I can't see how this is called from the nouveau code, only possibility I
see is that it is maybe called through the AGP code somehow.
Yes, you're right:
[ 13.192663] Call Trace:
[ 13.192678] dump_stack+0x54/0x68
[ 13.192690] ttm_tt_init+0x11/0x8a [ttm]
[ 13.192699] ttm_agp_tt_create+0x39/0x51 [ttm]
[ 13.192840] nouveau_ttm_tt_create+0x17/0x22 [nouveau]
[ 13.192856] ttm_tt_create+0x78/0x8c [ttm]
[ 13.192864] ttm_bo_handle_move_mem+0x7d/0xca [ttm]
[ 13.192873] ttm_bo_validate+0x92/0xc8 [ttm]
[ 13.192883] ttm_bo_init_reserved+0x216/0x243 [ttm]
[ 13.192892] ttm_bo_init+0x45/0x65 [ttm]
[ 13.193018] ? nouveau_bo_del_io_reserve_lru+0x48/0x48 [nouveau]
[ 13.193150] nouveau_bo_init+0x8c/0x94 [nouveau]
[ 13.193273] ? nouveau_bo_del_io_reserve_lru+0x48/0x48 [nouveau]
[ 13.193407] nouveau_bo_new+0x44/0x57 [nouveau]
[ 13.193537] nouveau_channel_prep+0xa3/0x269 [nouveau]
[ 13.193665] nouveau_channel_new+0x3c/0x5f7 [nouveau]
[ 13.193679] ? slab_free_freelist_hook+0x3b/0xa7
[ 13.193686] ? kfree+0x9e/0x11a
[ 13.193781] ? nvif_object_sclass_put+0xd/0x16 [nouveau]
[ 13.193908] nouveau_drm_device_init+0x2e2/0x646 [nouveau]
[ 13.193924] ? pci_enable_device_flags+0x1e/0xac
[ 13.194052] nouveau_drm_probe+0xeb/0x188 [nouveau]
[ 13.194182] ? nouveau_drm_device_init+0x646/0x646 [nouveau]
[ 13.194195] pci_device_probe+0x89/0xe9
[ 13.194205] really_probe+0x127/0x2a7
[ 13.194212] driver_probe_device+0x5b/0x87
[ 13.194219] device_driver_attach+0x2e/0x41
[ 13.194226] __driver_attach+0x7c/0x83
[ 13.194232] bus_for_each_dev+0x4c/0x66
[ 13.194238] driver_attach+0x14/0x16
[ 13.194244] ? device_driver_attach+0x41/0x41
[ 13.194251] bus_add_driver+0xc5/0x16c
[ 13.194258] driver_register+0x87/0xb9
[ 13.194265] __pci_register_driver+0x38/0x3b
[ 13.194271] ? 0xf0c0d000
[ 13.194362] nouveau_drm_init+0x14c/0x1000 [nouveau]
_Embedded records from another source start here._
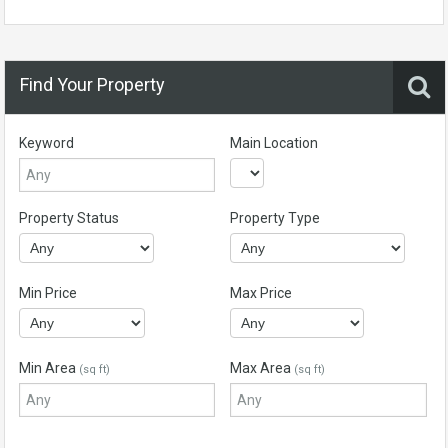
Find Your Property
Keyword
Main Location
Property Status
Property Type
Min Price
Max Price
Min Area
Max Area
(sq ft)
(sq ft)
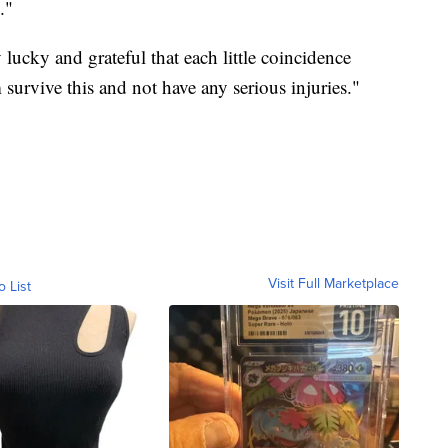
."
 lucky and grateful that each little coincidence
survive this and not have any serious injuries."
Visit Full Marketplace
o List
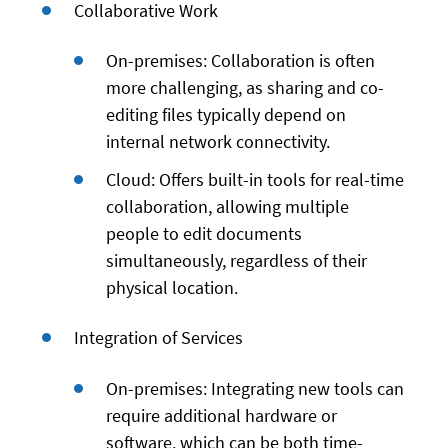
Collaborative Work
On-premises: Collaboration is often
more challenging, as sharing and co-
editing files typically depend on
internal network connectivity.
Cloud: Offers built-in tools for real-time
collaboration, allowing multiple
people to edit documents
simultaneously, regardless of their
physical location.
Integration of Services
On-premises: Integrating new tools can
require additional hardware or
software, which can be both time-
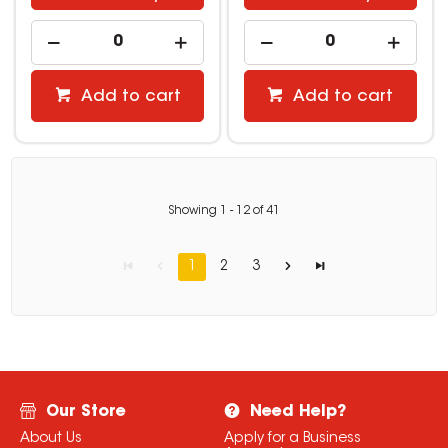
Add to cart
Add to cart
Showing
1
-
12
of
41
1
2
3
Our Store
Need Help?
About Us
Apply for a Business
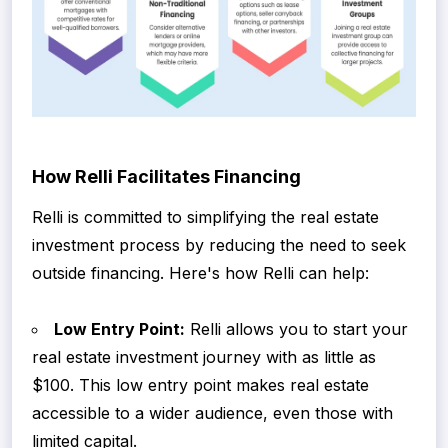
How Relli Facilitates Financing
Relli is committed to simplifying the real estate
investment process by reducing the need to seek
outside financing. Here's how Relli can help:
Low Entry Point:
Relli allows you to start your
real estate investment journey with as little as
$100. This low entry point makes real estate
accessible to a wider audience, even those with
limited capital.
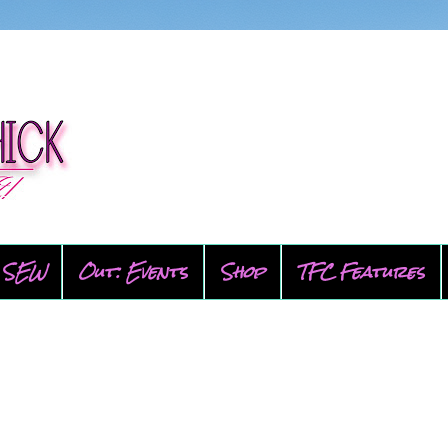
SEW
Out: Events
Shop
TFC Features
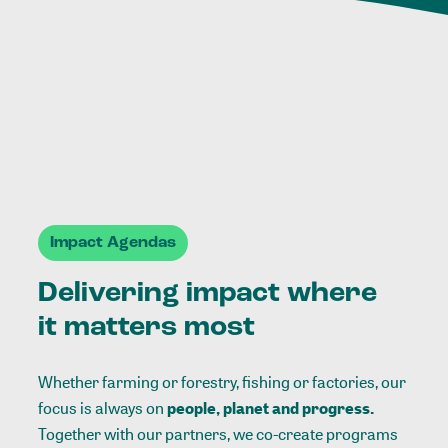
Impact Agendas
Delivering impact where
it matters most
Whether farming or forestry, fishing or factories, our
focus is always on
people, planet and progress.
Together with our partners, we co-create programs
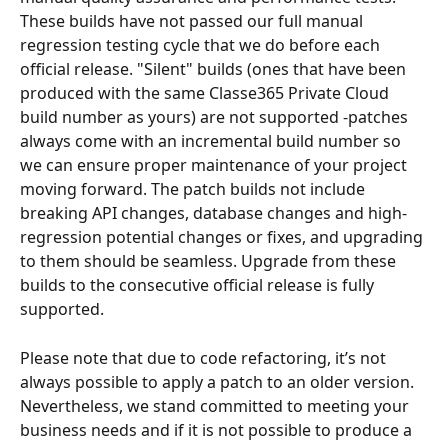
These builds have not passed our full manual 
regression testing cycle that we do before each 
official release. "Silent" builds (ones that have been 
produced with the same Classe365 Private Cloud 
build number as yours) are not supported -patches 
always come with an incremental build number so 
we can ensure proper maintenance of your project 
moving forward. The patch builds not include 
breaking API changes, database changes and high-
regression potential changes or fixes, and upgrading 
to them should be seamless. Upgrade from these 
builds to the consecutive official release is fully 
supported. 
Please note that due to code refactoring, it’s not 
always possible to apply a patch to an older version. 
Nevertheless, we stand committed to meeting your 
business needs and if it is not possible to produce a 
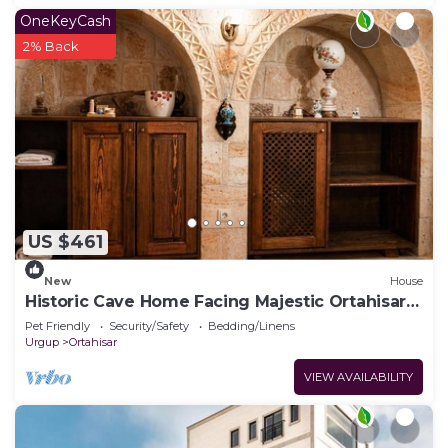
OneKeyCash
2% Back
US $461
New
House
Historic Cave Home Facing Majestic Ortahisar
Castle
Pet Friendly
Security/Safety
Bedding/Linens
Urgup
Ortahisar
VIEW AVAILABILITY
How is ttm_dma_tt->dma_address allocated?

Mhm, I need to double check how AGP is supposed to work.

Since barely anybody is using it these days it is something which breaks from time to time.

Thanks for the backtrace,
Christian.

I cannot find any assignment
executed (in the working code):

$ git grep dma_address\ = drivers/gpu/
drivers/gpu/drm/amd/amdgpu/amdgpu_amdkfd_gpuvm.c: sg->sgl->dma_address = addr;
drivers/gpu/drm/amd/amdgpu/amdgpu_ttm.c: dma_address = &dma->dma_address[offset >> PAGE_SHIFT];
drivers/gpu/drm/amd/amdgpu/amdgpu_ttm.c: dma_address = (mm_node->start << PAGE_SHIFT) + offset;
drivers/gpu/drm/i915/gvt/scheduler.c: sg->dma_address = addr;
drivers/gpu/drm/i915/i915_gpu_error.c: sg->dma_address = it;
drivers/gpu/drm/ttm/ttm_tt.c: ttm->dma_address = (void *) (ttm->ttm.pages + ttm->ttm.num_pages);
drivers/gpu/drm/ttm/ttm_tt.c: ttm->dma_address = kvmalloc_array(ttm->ttm.num_pages,
drivers/gpu/drm/ttm/ttm_tt.c: ttm_dma->dma_address = NULL;
drivers/gpu/drm/vmwgfx/vmwgfx_ttm_buffer.c: viter->dma_address = &__vmw_piter_phys_addr;
drivers/gpu/drm/vmwgfx/vmwgfx_ttm_buffer.c: viter->dma_address = &__vmw_piter_dma_addr;
drivers/gpu/drm/vmwgfx/vmwgfx_ttm_buffer.c: viter->dma_address = &__vmw_piter_sg_addr;

The 2 cases in ttm_tt.c are in ttm_dma_tt_alloc_page_directory() and
ttm_sg_tt_alloc_page_directory().
Confirmed by adding printk()s that they're NOT called.